Otro hombre se acercaba arrastrándose por el hielo. Cuando el cadáver estuvo fuera del agua, dos pares de manos lo metieron con mucho cuidado en un saco negro de plástico que cerraron cuidadosamente. Un gesto de asentimiento a los hombres que esperaban en tierra y la cuerda se estiró. Palmo a palmo, fueron trasladando el saco a tierra. Patrik retrocedió instintivamente cuando lo tuvo demasiado cerca, pero luego se reprendió mentalmente por ser tan melindroso. Les pidió a los técnicos que abrieran el saco y se obligó a mirar la cara del hombre que habían hallado bajo el hielo. Vio confirmadas sus sospechas. Estaba casi completamente seguro de que se trataba de Magnus Kjellner.

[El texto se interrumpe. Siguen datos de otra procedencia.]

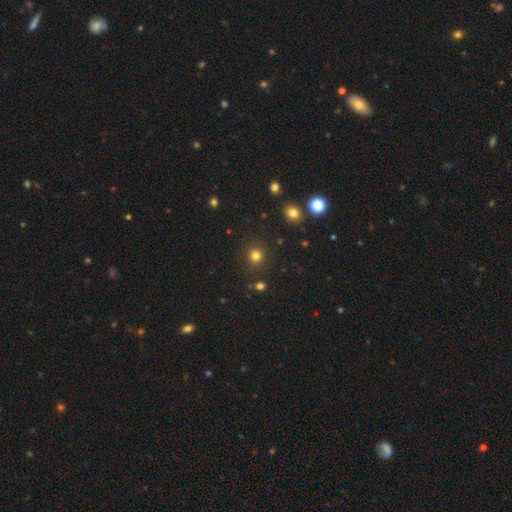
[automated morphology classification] A smooth galaxy with no disk features (79%) that is round (92%).

Vote fractions:
- Smooth or featured? smooth: 79% / star or artifact: 16% / featured or disk: 5%
- How rounded? round: 92% / in between: 7% / cigar-shaped: 1%
- Merging? none: 89% / minor disturbance: 6% / major disturbance: 3% / merger: 2%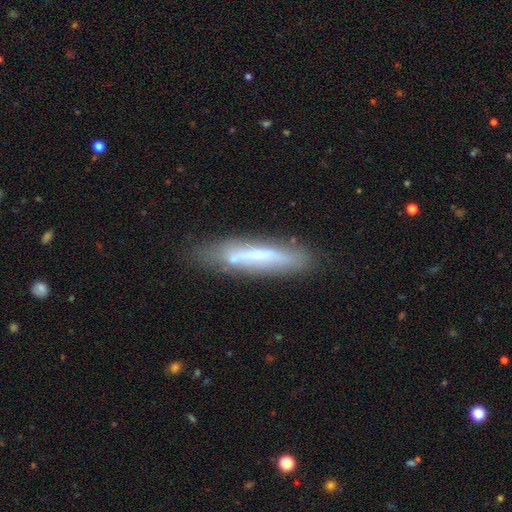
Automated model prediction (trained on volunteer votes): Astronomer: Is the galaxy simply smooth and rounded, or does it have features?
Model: featured or disk — 47% (runner-up: smooth, 45%).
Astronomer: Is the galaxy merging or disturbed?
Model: none — 74%.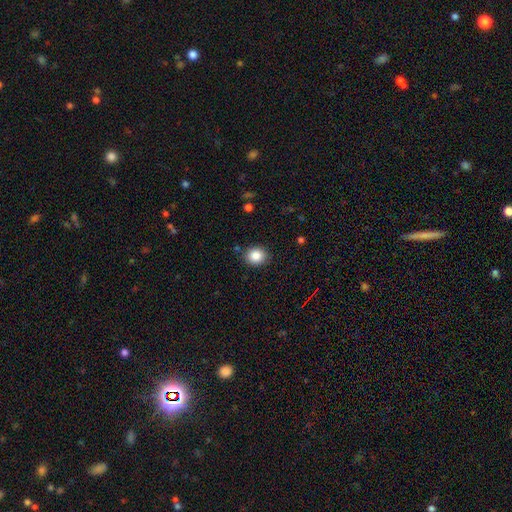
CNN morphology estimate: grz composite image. It shows a smooth galaxy with no disk features (86%) that is round (74%). Merging: none (87%).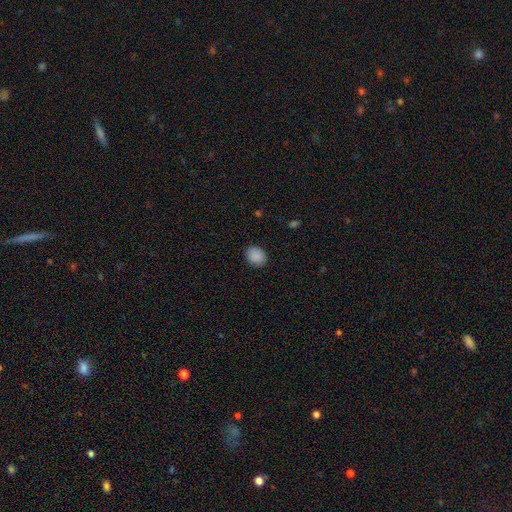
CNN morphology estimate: Smooth or featured?
  - smooth: 89% *
  - star or artifact: 8%
  - featured or disk: 3%
How rounded?
  - round: 53% *
  - in between: 46%
  - cigar-shaped: 1%
Merging?
  - none: 87% *
  - minor disturbance: 9%
  - major disturbance: 2%
  - merger: 1%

Patrik se sintió vacío por dentro mientras sellaban el saco, lo levantaban y lo llevaban a la planicie que había encima de la playa y que servía de aparcamiento. Diez minutos más tarde, el cadáver ya iba camino del instituto forense de Gotemburgo, donde le practicarían la autopsia. Por un lado, eso quería decir que hallarían respuestas, indicios que seguir. Podrían cerrar el caso. Por otro, tendría que informar a la familia en cuanto le confirmaran la identidad. Y aquella tarea no despertaba en él ningún entusiasmo.